Митя уткнулся глазами в пол.
— Шутки в сторону, — проговорил он мрачно, — слушайте: с самого начала, вот почти еще тогда, когда я выбежал к вам давеча из-за этой занавески, у меня мелькнула уж эта мысль: "Смердяков!" Здесь я сидел за столом и кричал, что не повинен в крови, а сам всё думаю: "Смердяков!" И не отставал Смердяков от души. Наконец теперь подумал вдруг то же: "Смердяков", но лишь на секунду: тотчас же рядом подумал: "Нет, не Смердяков!" Не его это дело, господа!
— Не подозреваете ли вы в таком случае и еще какое другое лицо? — осторожно спросил было Николай Парфенович.
— Не знаю, кто или какое лицо, рука небес или сатана, но… не Смердяков! — решительно отрезал Митя.
— Но почему же вы так твердо и с такою настойчивостью утверждаете, что не он?
— По убеждению. По впечатлению. Потому что Смердяков человек нижайшей натуры и трус. Это не трус, это совокупление всех трусостей в мире вместе взятых, ходящее на двух ногах. Он родился от курицы. Говоря со мной, он трепетал каждый раз, чтоб я не убил его, тогда как я и руки не подымал. Он падал мне в ноги и плакал, он целовал мне вот эти самые сапоги, буквально, умоляя, чтоб я его "не пугал". Слышите: "Не пугал" — что это за слово такое? А я его даже дарил. Это болезненная курица в падучей болезни, со слабым умом и которую прибьет восьмилетний мальчишка. Разве это натура? Не Смердяков, господа, да и денег не любит, подарков от меня вовсе не брал… Да и за что ему убивать старика? Ведь он, может быть, сын его, побочный сын, знаете вы это?

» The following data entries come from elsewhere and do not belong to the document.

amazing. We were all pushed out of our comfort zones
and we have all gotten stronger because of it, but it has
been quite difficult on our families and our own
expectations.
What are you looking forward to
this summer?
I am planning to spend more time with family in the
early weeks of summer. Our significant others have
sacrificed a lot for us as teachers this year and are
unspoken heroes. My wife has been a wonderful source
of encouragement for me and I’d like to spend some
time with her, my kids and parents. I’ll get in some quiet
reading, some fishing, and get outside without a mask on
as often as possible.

— Мы слышали эту легенду. Но ведь вот и вы же сын отца вашего, а ведь говорили же всем сами же вы, что хотели убить его.
— Камень в огород! И камень низкий, скверный! Не боюсь! О господа, может быть, вам слишком подло мне же в глаза говорить это! Потому подло, что я это сам говорил вам. Не только хотел, но и мог убить, да еще на себя добровольно натащил, что чуть не убил! Но ведь не убил же его, ведь спас же меня ангел-хранитель мой — вот этого-то вы и не взяли в соображение… А потому вам и подло, подло! Потому что я не убил, не убил, не убил! Слышите, прокурор: не убил!
Он чуть не задохся. Во всё время допроса он еще ни разу не был в таком волнении.
— А что он вам сказал, господа, Смердяков-то? — заключил он вдруг, помолчав. — Могу я про это спросить у вас?
— Вы обо всем нас можете спрашивать, — с холодным и строгим видом ответил прокурор, — обо всем, что касается фактической стороны дела, а мы, повторяю это, даже обязаны удовлетворять вас на каждый вопрос. Мы нашли слугу Смердякова, о котором вы спрашиваете, лежащим без памяти на своей постеле в чрезвычайно сильном, может быть, в десятый раз сряду повторявшемся припадке падучей болезни. Медик, бывший с нами, освидетельствовав больного, сказал даже нам, что он не доживет, может быть, и до утра.
— Ну, в таком случае отца черт убил! — сорвалось вдруг у Мити, как будто он даже до сей минуты спрашивал всё себя: "Смердяков или не Смердяков?"